Here, discriminant L is used to specify the constraints of the array component Arr. Note that the same discriminant part must appear in both the partial and the full view of type T.

Object declaration

As we've already seen, we declare objects of a type T with a discriminant D by specifying the actual value of discriminant D. For example:

    
    
    
        
package Recs is type T (L : Positive; M : Positive) is null record; end Recs;
with Ada.Text_IO; use Ada.Text_IO; with Recs; use Recs; procedure Show_Object_Declaration is A : T (L => 5, M => 6); B : T (7, 8); begin Put_Line ("A.L = " & A.L'Image); Put_Line ("A.M = " & A.M'Image); Put_Line ("B.L = " & B.L'Image); Put_Line ("B.M = " & B.M'Image); end Show_Object_Declaration;

As we can see in the declaration of objects A and B, for the discriminant values, we can use a positional ((7, 8)) or named association ((L => 5, M => 6)).

__Information supplied__
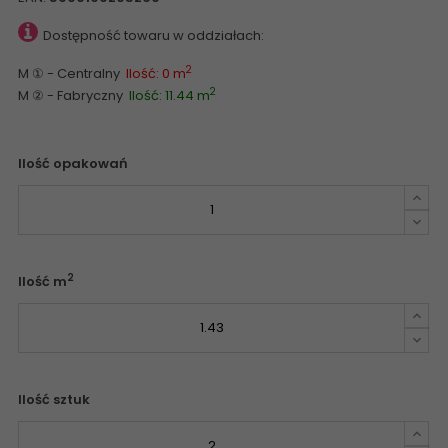
Dostępność towaru w oddziałach:
2
M ① - Centralny
Ilość: 0 m
2
M ② - Fabryczny
Ilość: 11.44 m
Ilość opakowań
2
Ilość m
Ilość sztuk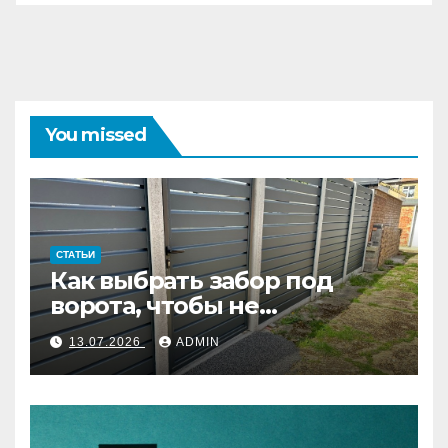
You missed
СТАТЬИ
Как выбрать забор под
ворота, чтобы не
переделывать систему
13.07.2026
ADMIN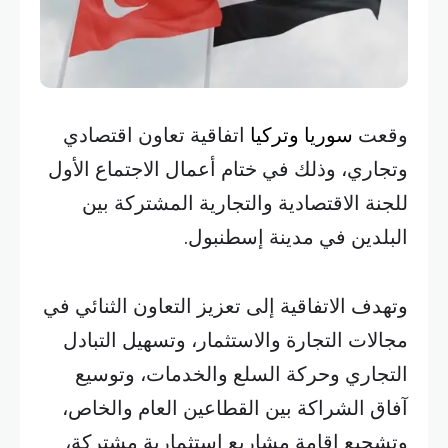
وقعت
سوريا وتركيا
اتفاقية تعاون اقتصادي
وتجاري، وذلك في ختام أعمال الاجتماع الأول
للجنة الاقتصادية والتجارية المشتركة بين
البلدين في مدينة إسطنبول.
وتهدف الاتفاقية إلى تعزيز التعاون الثنائي في
مجالات التجارة والاستثمار، وتسهيل التبادل
التجاري وحركة السلع والخدمات، وتوسيع
آفاق الشراكة بين القطاعين العام والخاص،
وتشجيع إقامة مشاريع استثمارية مشتركة،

__Assignment__
Copy the passage on Ada discriminants word for word, from "As we can see" up to and including "association ((L => 5, M => 6)).".

__Output for this exercise__
As we can see in the declaration of objects A and B, for the discriminant values, we can use a positional ((7, 8)) or named association ((L => 5, M => 6)).